Kostenersparnis durch effiziente Instandhaltung
Durch die Umsetzung der Visualisierungslösung hat es S.Oliver geschafft, trotz einer starken Expansion und der damit verbundenen Mehrzahl an gebäudetechnischen Anlagen, mit der identischen Anzahl von Mitarbeitern in der Instandhaltung eine leistungsstarke Pflege und Erweiterung der Gebäudetechnik zu gewähren. Mit der Vernetzung über TCP/IP wird es der Instandhaltung ermöglicht, sich über einen beliebigen Netzwerkanschluß direkt auf die Anlage zu schalten. Durch die genaue Definition der möglichen Alarme und Meldungen ergeben sich auch eindeutige Fehlerdiagnosen.

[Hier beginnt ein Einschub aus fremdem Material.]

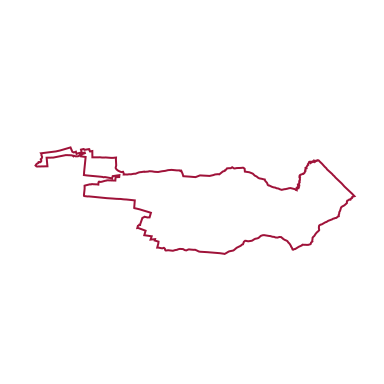 the district of Sinesti, Iasi, Romania, rotated 285°
{"feature_id": "2599482B42807435674688", "entity_name": "Sinesti", "entity_type": "district", "adm_level": 2, "iso_a3": "ROU", "parent_name": "Romania", "parent_adm1": "Iasi", "projection": "mercator", "projection_center": [27.207, 47.114], "detail": "fine", "context": "isolated", "style": "outline", "palette": "rose", "viewbox_px": 384, "rotation_deg": 285, "n_neighbors": 0, "source": "geoboundaries", "source_scale": "gbopen_adm2", "svg_char_len": 6037}
<svg xmlns="http://www.w3.org/2000/svg" viewBox="0 0 384 384"><g transform="rotate(285 192 192)"><path d="M227.7,348.2L228.8,348.1L230.0,350.0L231.6,347.4L236.7,337.9L239.0,334.4L243.1,326.8L244.1,325.4L244.9,323.8L245.7,322.7L248.8,316.6L249.7,315.6L250.7,313.7L253.0,310.2L254.5,307.4L255.2,306.4L255.3,305.6L255.1,305.5L255.1,305.0L254.3,304.5L254.3,304.4L254.6,304.1L254.5,303.8L254.0,303.5L253.4,303.3L253.9,301.9L253.7,301.9L253.3,302.5L252.7,302.3L252.8,302.1L253.2,302.0L253.5,301.6L253.2,301.4L252.7,301.5L252.3,301.1L252.6,300.4L252.0,300.1L252.1,299.6L252.0,299.0L251.8,299.0L251.3,299.6L250.7,299.1L251.1,298.8L251.1,298.2L251.5,297.6L251.2,297.3L249.5,297.2L249.0,296.8L248.3,297.2L248.0,296.8L247.5,296.8L247.1,296.5L245.5,296.2L244.8,295.5L244.6,295.7L244.3,296.2L243.9,295.6L242.9,295.8L242.3,295.6L242.2,295.7L242.3,296.0L241.6,296.2L240.8,295.8L239.9,295.8L238.9,295.3L238.8,294.9L238.7,294.8L238.2,294.7L238.1,294.1L237.3,293.3L237.2,292.9L236.4,292.0L235.7,291.7L234.9,291.8L234.9,292.0L234.3,291.9L234.1,292.5L233.6,292.4L232.8,292.8L232.3,292.8L231.6,293.2L230.6,292.8L229.7,293.4L229.3,293.0L228.8,293.4L228.4,293.2L227.7,293.3L227.3,293.2L227.1,292.8L226.7,292.3L226.4,292.4L226.2,292.5L226.4,293.3L226.3,293.9L226.0,294.0L225.7,294.0L225.4,293.4L225.2,293.2L224.7,293.0L224.1,293.3L223.9,294.0L223.2,293.9L223.2,293.7L223.7,293.5L223.7,292.5L223.3,292.0L223.0,292.1L222.7,292.7L222.5,292.4L222.3,292.4L221.8,292.6L220.9,292.7L221.1,292.1L220.9,291.6L221.4,291.1L221.3,286.1L220.7,284.6L220.0,283.5L219.0,281.6L218.6,280.5L217.3,278.1L217.4,275.9L217.6,275.2L217.7,274.3L217.5,272.7L217.8,271.2L217.6,269.6L217.7,267.9L218.3,264.8L218.1,264.2L218.5,263.3L219.9,262.4L220.5,261.7L221.6,260.0L222.2,259.4L222.9,259.1L222.8,257.9L222.8,256.1L222.6,253.5L222.8,252.4L223.7,250.4L224.1,248.3L225.4,246.1L225.6,245.0L225.9,242.2L225.4,237.8L228.1,236.8L228.4,236.2L228.7,235.0L227.9,233.0L226.7,229.0L225.8,227.2L225.7,226.3L226.3,224.4L225.0,223.3L224.5,221.3L224.1,220.5L224.0,219.8L221.7,218.7L221.4,218.1L220.8,218.1L219.8,216.5L216.1,213.8L216.0,212.6L214.9,209.7L213.9,208.3L212.1,204.9L210.1,195.4L207.3,191.6L206.2,185.6L205.0,179.5L207.0,178.3L209.8,176.1L209.5,175.7L209.2,175.6L209.4,174.6L209.7,174.5L208.9,171.5L208.1,166.6L206.9,163.2L205.5,160.7L204.3,157.7L202.6,154.2L202.4,153.4L201.8,150.5L201.6,148.1L201.0,145.3L200.4,144.4L199.1,140.7L199.3,140.5L198.0,137.6L197.8,136.9L197.1,135.5L195.0,132.7L194.5,130.9L193.3,128.5L192.8,126.5L192.1,124.9L191.7,123.0L191.4,122.3L191.2,121.5L192.0,121.4L193.7,120.2L193.6,119.9L193.2,119.4L193.0,118.6L193.0,117.8L193.4,115.3L194.3,113.2L195.5,112.0L198.1,111.9L204.0,110.0L205.6,109.7L204.5,106.8L204.1,105.4L203.1,100.1L202.0,96.1L201.7,93.9L201.4,93.2L200.5,89.7L199.7,86.8L205.8,85.1L205.5,84.4L204.9,83.5L204.8,82.9L206.6,81.8L206.4,81.4L206.7,81.2L204.9,77.3L205.0,76.9L205.5,76.4L205.5,76.2L204.2,73.8L201.7,75.2L199.7,71.6L198.9,70.6L200.9,69.4L199.6,67.6L199.9,66.0L203.6,63.1L198.0,53.9L196.0,50.1L190.3,36.1L189.5,36.9L188.6,37.0L187.2,38.1L186.7,38.2L185.7,38.1L184.5,37.4L184.2,37.6L183.9,38.1L182.7,38.4L181.6,37.9L181.4,37.6L181.3,37.1L181.5,36.6L181.1,36.0L180.2,36.0L179.5,35.2L178.8,34.6L177.1,34.0L176.5,35.1L176.5,35.7L179.4,45.7L187.5,42.7L189.3,49.0L195.0,60.6L196.2,65.8L196.3,66.9L195.9,68.0L196.2,68.0L196.5,68.4L196.3,70.2L196.8,72.1L197.1,72.8L197.7,73.5L199.4,74.3L200.8,75.4L201.0,75.9L202.4,78.1L201.8,78.5L200.7,76.9L199.7,75.7L198.9,75.5L197.7,75.5L198.3,80.2L184.1,82.5L180.4,83.2L180.8,86.3L183.1,99.7L183.4,101.7L183.3,102.7L183.9,104.0L184.5,111.3L186.8,111.3L189.5,117.5L187.6,117.8L186.8,115.2L186.2,114.4L183.2,115.0L181.3,106.9L180.9,106.4L180.3,105.1L178.5,102.1L177.9,100.6L178.0,99.6L177.6,99.3L177.0,99.2L174.9,99.6L174.7,97.9L174.0,94.9L173.9,94.0L173.6,93.0L173.1,92.4L173.1,91.6L170.8,87.4L170.3,86.6L167.5,87.4L161.1,88.4L160.3,88.7L160.2,89.1L160.7,92.5L161.0,93.2L161.8,97.9L164.0,111.3L165.2,117.3L165.9,121.1L166.8,124.9L167.2,127.8L167.8,130.7L169.1,138.9L161.6,140.3L161.5,141.0L161.6,142.3L161.7,145.8L161.3,157.7L156.5,157.6L155.9,155.6L155.8,152.5L154.8,151.7L154.2,150.8L147.4,150.3L146.8,150.4L146.7,149.5L146.0,149.3L145.3,148.5L143.0,148.5L143.3,149.3L142.6,157.2L137.9,157.1L138.8,164.5L135.3,164.3L136.9,168.5L135.5,168.5L135.4,172.5L133.5,172.8L129.3,172.8L129.6,174.0L129.7,176.2L129.8,177.2L130.0,178.2L130.7,179.0L130.8,179.4L130.2,180.5L129.5,180.8L128.8,181.4L128.7,181.9L129.6,184.1L130.3,188.8L131.5,190.7L132.3,192.5L132.9,193.2L133.8,194.7L134.4,197.3L134.5,198.4L134.0,199.9L134.1,201.6L135.4,203.2L135.8,203.9L136.1,206.0L136.6,208.7L137.0,209.9L136.8,211.5L136.3,214.0L136.4,215.3L137.8,222.1L140.1,234.7L140.6,238.8L140.6,239.4L140.6,239.5L141.6,240.6L143.9,242.8L144.4,243.5L146.1,246.9L146.8,247.6L149.7,249.6L152.7,253.0L154.0,253.8L154.7,254.8L157.3,255.0L158.6,255.9L158.8,256.7L158.9,259.0L160.2,262.0L160.7,262.8L162.3,264.2L163.2,265.2L163.9,266.7L164.8,268.1L167.4,269.8L168.5,271.4L169.0,272.8L169.5,278.0L169.7,279.0L169.6,281.3L169.9,283.0L169.7,284.4L170.1,286.4L171.2,288.1L171.5,289.9L171.3,290.3L170.9,290.9L170.8,291.5L170.4,291.9L169.8,293.8L169.5,295.9L169.2,296.9L168.0,298.3L167.6,299.2L166.7,300.3L165.4,301.6L164.9,301.8L164.2,302.8L162.5,304.0L162.4,304.5L162.5,304.8L163.3,305.5L163.6,306.4L166.7,309.3L168.9,312.0L169.4,312.1L169.8,312.5L169.9,313.5L171.0,317.9L172.3,320.0L172.6,320.1L174.0,320.1L175.4,321.1L176.2,320.7L177.7,320.6L178.9,320.3L180.0,320.7L181.2,321.5L183.5,322.2L185.4,323.1L186.2,323.7L187.9,324.7L188.5,324.6L189.2,324.2L190.7,323.7L192.2,323.5L192.8,323.7L193.8,324.7L194.2,325.6L197.4,328.8L197.8,329.6L199.4,331.0L201.9,334.5L202.8,335.3L203.4,336.5L203.9,337.0L204.2,337.9L204.7,338.4L206.1,339.3L206.6,340.1L206.8,340.1L207.8,339.6L209.1,339.8L210.6,339.5L212.2,339.9L215.7,340.0L217.1,341.0L217.8,341.9L218.8,342.8L221.4,344.5L222.8,344.1L223.8,344.2L224.5,345.2L225.4,345.8L225.6,346.3L225.5,346.9L225.7,347.1L226.2,346.9L226.8,347.2L227.1,347.7L227.4,347.8L227.7,348.2Z" fill="none" stroke="#9f1239" stroke-width="2"/></g></svg>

Somit kann der Techniker von einem beliebigen Ort im Firmengelände im Fehlerfall sofort erkennen, was die Ursache ist und sofort gezielt eingreifen. können Fehlerbehebungen im optimalen Fall per Mausklick behoben werden. Falls in einer vorab einstellbaren Zeit keine Antwort von einem Modul gesendet wird, wird ein Alarm bzw. eine Meldung ausgelöst. Im Falle einer solchen Meldung öffnet sich eine vorher definierte Grafik auf der Bedienoberfläche. Diese ist auch noch mit zusätzlichen Informationen wie Alarmplänen oder möglichen Ursachen und Tätigkeiten zum Beenden der Störung hinterlegt. Das gewährt eine schnelle und effiziente Fehlerbehebung, die auch, falls nötig, vom Pförtner durchgeführt werden kann.

Das integrierte Logbuch ermöglicht ein eindeutiges Nachvollziehen und Überwachen im Störfall. Durch die integrierte Funktionalität Störmeldung per SMS werden auch Störungen oder ein Brandfall auf die Mobiltelefone der technischen Mitarbeiter gesendet, um eine Koordination und ein schnelles Eingreifen zu gewährleisten. Zudem erleichtert diese Funktionalität im Bereitschaftsfall ein schnelles Handeln und gewährt über die zusätzliche Ferndiagnose eine Aussage für den Pförtner. Dieser wiederum kann auch von seinem Platz aus z. B. im Falle einer Schlechtwetterfront die Glaskuppeln per Mausklick zufahren. Zudem kann der Pförtner mit einem Blick auf den Bildschirm selbst überprüfen, welche Fenster noch offen sind oder welchen Status die verschiedenen Anlagen haben und in einfachen Fällen selbst gezielt handeln, erläutert Thomas Röder, zuständig für die Instandhaltung im Unternehmen.

Somit wird über den Einsatz einer Visualisierung auch die Sicherheit einer Liegenschaft verbessert. Außerdem bietet sie, mit Zugriffsrechten per Paßwort verbunden, einen sicheren Zugangsschutz und eine zuverlässige Eingabesperre für unberechtigte Bediener. Mit dem direkt in der Visualisierung integrierten Reportwesen ist es möglich, zu der Überwachung und Bedienung auch direkt eine Dokumentation von Zuständen und Werteverläufen in vorhandene Reportvorlagen zu erhalten. Diese dienen als Grundlage für eine Betriebsführung des Facility Managements und bringen somit auch eine tatsächliche Kostenerfassung z.B. vom Stromverbrauch an den Anlagen.

Fazit:
Mit der Einführung der Visualisierungslösung hat das Unternehmen einen wahren Quantensprung im Bedienkomfort und eine nicht unerhebliche Einsparung im Instandhaltungsbereich erreicht. Dieser Umstand bringt eine effiziente Instandhaltung der gesamten Gebäudetechnik in der Liegenschaft.